Task instructions
From the line containing "- HPT 99th percentile: 1.11x faster" to the line containing "- **用户权限**: 只能访问和修改自己的数据" in the entries below, reproduce every line exactly, ends included. Nothing else belongs in the copy, and no pictures.

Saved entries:
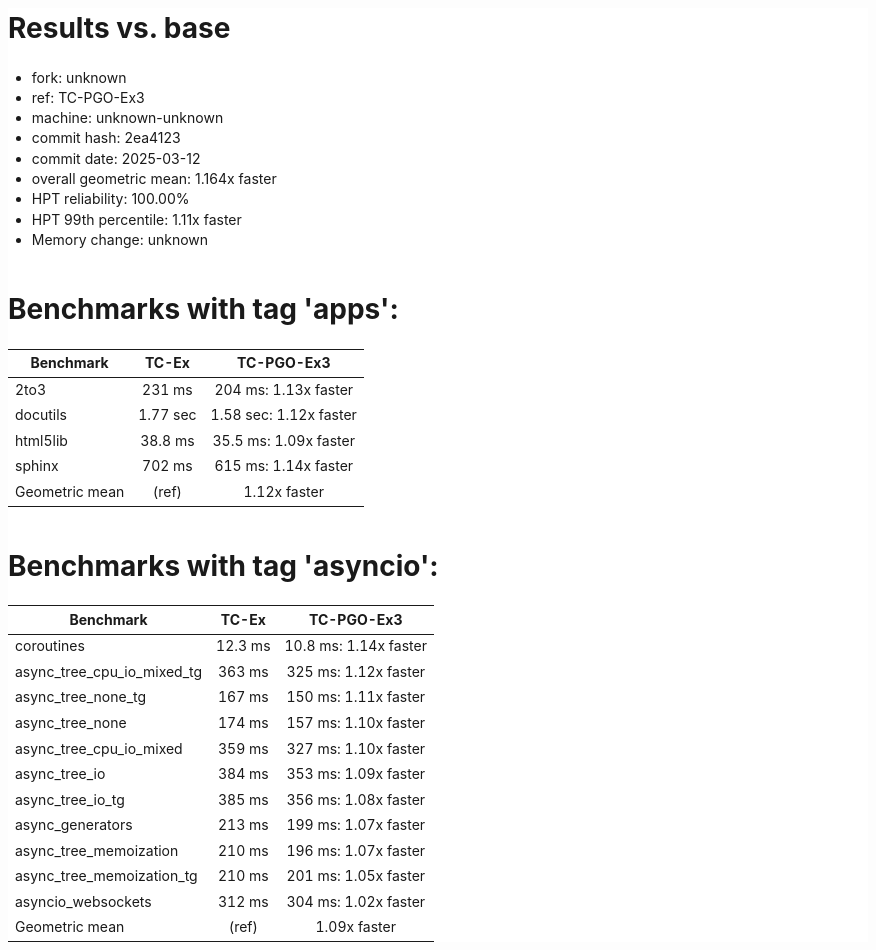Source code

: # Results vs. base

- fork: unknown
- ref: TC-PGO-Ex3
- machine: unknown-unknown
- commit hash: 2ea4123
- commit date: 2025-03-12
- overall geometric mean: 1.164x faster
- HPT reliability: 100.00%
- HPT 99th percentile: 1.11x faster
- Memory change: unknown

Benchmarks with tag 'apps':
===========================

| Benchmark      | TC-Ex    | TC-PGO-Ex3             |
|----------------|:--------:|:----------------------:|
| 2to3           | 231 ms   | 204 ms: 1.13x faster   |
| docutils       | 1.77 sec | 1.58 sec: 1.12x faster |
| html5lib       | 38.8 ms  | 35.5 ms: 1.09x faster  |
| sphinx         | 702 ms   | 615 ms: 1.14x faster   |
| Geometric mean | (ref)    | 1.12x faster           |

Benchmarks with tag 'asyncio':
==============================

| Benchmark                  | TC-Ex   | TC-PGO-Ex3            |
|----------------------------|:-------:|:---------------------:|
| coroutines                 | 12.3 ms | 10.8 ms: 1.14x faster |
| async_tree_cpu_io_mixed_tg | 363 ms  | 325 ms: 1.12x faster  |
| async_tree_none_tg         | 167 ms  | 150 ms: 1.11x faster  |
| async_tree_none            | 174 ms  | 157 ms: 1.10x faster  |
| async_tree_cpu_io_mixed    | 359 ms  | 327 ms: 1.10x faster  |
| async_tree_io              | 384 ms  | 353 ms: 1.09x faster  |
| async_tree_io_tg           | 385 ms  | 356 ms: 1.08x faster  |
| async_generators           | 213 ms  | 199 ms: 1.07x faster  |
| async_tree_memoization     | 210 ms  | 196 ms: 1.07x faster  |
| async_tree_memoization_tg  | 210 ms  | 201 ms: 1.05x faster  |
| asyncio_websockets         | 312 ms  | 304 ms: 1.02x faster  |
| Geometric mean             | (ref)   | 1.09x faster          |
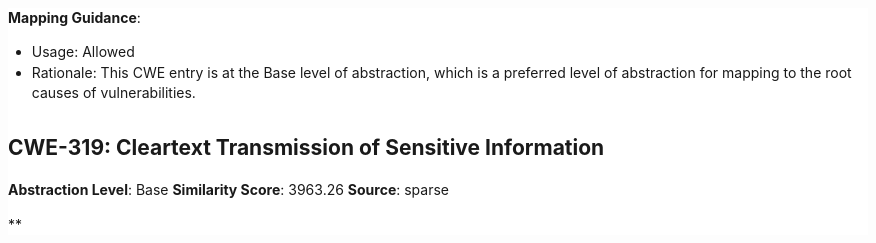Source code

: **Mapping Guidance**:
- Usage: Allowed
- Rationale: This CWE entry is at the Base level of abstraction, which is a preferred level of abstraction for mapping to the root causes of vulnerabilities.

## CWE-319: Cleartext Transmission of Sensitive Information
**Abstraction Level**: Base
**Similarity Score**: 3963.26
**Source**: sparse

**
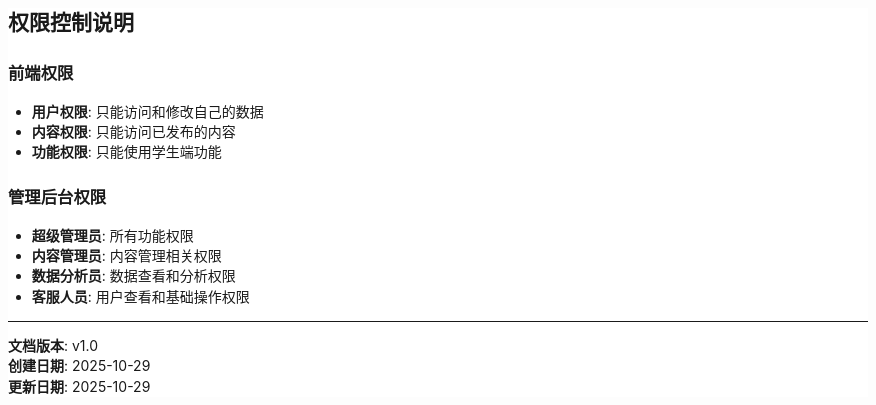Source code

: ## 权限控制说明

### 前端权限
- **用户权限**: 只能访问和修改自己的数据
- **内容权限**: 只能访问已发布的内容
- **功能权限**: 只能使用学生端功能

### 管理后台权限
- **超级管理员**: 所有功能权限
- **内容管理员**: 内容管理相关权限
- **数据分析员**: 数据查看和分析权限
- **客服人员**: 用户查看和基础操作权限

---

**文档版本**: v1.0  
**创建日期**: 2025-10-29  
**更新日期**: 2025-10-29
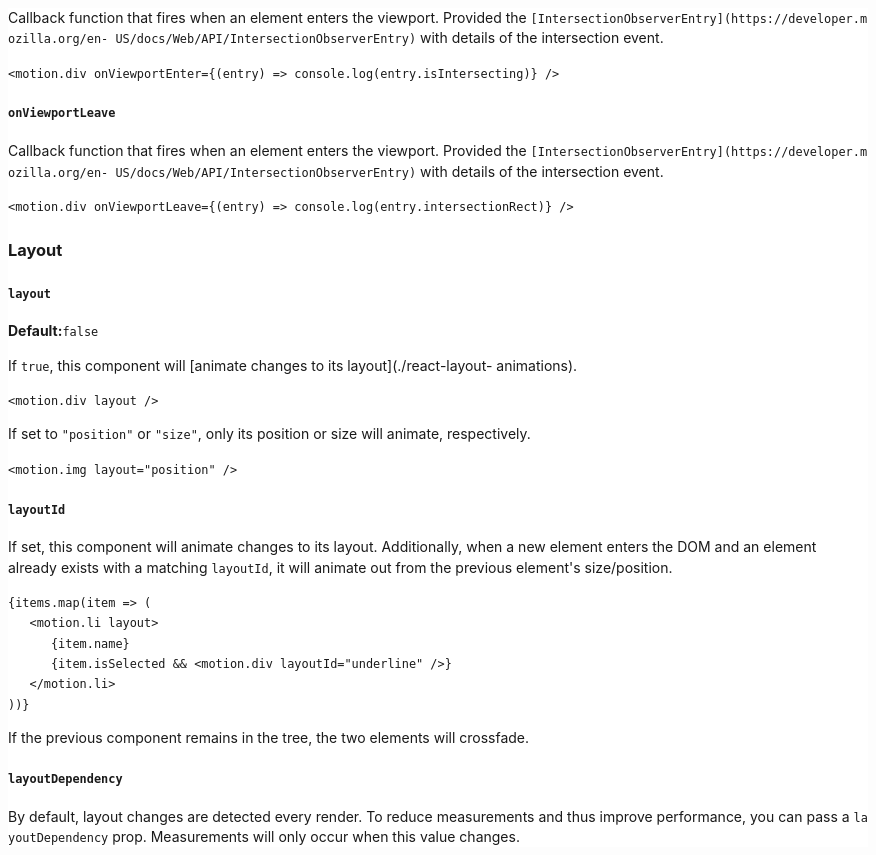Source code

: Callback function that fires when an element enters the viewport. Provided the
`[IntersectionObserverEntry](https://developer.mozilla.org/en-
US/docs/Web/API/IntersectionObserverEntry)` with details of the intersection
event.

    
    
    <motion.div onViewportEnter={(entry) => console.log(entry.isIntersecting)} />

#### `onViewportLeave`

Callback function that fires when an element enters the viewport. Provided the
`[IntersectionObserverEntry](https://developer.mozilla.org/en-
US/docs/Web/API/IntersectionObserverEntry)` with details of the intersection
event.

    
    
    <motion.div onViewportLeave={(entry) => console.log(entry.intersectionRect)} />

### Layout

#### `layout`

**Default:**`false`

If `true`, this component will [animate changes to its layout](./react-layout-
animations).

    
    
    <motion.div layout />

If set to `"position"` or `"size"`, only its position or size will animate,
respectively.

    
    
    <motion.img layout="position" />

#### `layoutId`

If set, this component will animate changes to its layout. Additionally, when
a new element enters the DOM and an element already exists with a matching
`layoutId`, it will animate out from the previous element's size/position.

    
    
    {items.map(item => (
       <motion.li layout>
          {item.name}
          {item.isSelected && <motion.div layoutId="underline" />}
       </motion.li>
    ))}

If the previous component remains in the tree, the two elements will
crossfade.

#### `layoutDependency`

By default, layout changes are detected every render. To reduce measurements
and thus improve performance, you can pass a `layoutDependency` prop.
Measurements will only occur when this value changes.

Written answer
- HPT 99th percentile: 1.11x faster
- Memory change: unknown

Benchmarks with tag 'apps':
===========================

| Benchmark      | TC-Ex    | TC-PGO-Ex3             |
|----------------|:--------:|:----------------------:|
| 2to3           | 231 ms   | 204 ms: 1.13x faster   |
| docutils       | 1.77 sec | 1.58 sec: 1.12x faster |
| html5lib       | 38.8 ms  | 35.5 ms: 1.09x faster  |
| sphinx         | 702 ms   | 615 ms: 1.14x faster   |
| Geometric mean | (ref)    | 1.12x faster           |

Benchmarks with tag 'asyncio':
==============================

| Benchmark                  | TC-Ex   | TC-PGO-Ex3            |
|----------------------------|:-------:|:---------------------:|
| coroutines                 | 12.3 ms | 10.8 ms: 1.14x faster |
| async_tree_cpu_io_mixed_tg | 363 ms  | 325 ms: 1.12x faster  |
| async_tree_none_tg         | 167 ms  | 150 ms: 1.11x faster  |
| async_tree_none            | 174 ms  | 157 ms: 1.10x faster  |
| async_tree_cpu_io_mixed    | 359 ms  | 327 ms: 1.10x faster  |
| async_tree_io              | 384 ms  | 353 ms: 1.09x faster  |
| async_tree_io_tg           | 385 ms  | 356 ms: 1.08x faster  |
| async_generators           | 213 ms  | 199 ms: 1.07x faster  |
| async_tree_memoization     | 210 ms  | 196 ms: 1.07x faster  |
| async_tree_memoization_tg  | 210 ms  | 201 ms: 1.05x faster  |
| asyncio_websockets         | 312 ms  | 304 ms: 1.02x faster  |
| Geometric mean             | (ref)   | 1.09x faster          |
Source code

: **Mapping Guidance**:
- Usage: Allowed
- Rationale: This CWE entry is at the Base level of abstraction, which is a preferred level of abstraction for mapping to the root causes of vulnerabilities.

## CWE-319: Cleartext Transmission of Sensitive Information
**Abstraction Level**: Base
**Similarity Score**: 3963.26
**Source**: sparse

**
Source code

: ## 权限控制说明

### 前端权限
- **用户权限**: 只能访问和修改自己的数据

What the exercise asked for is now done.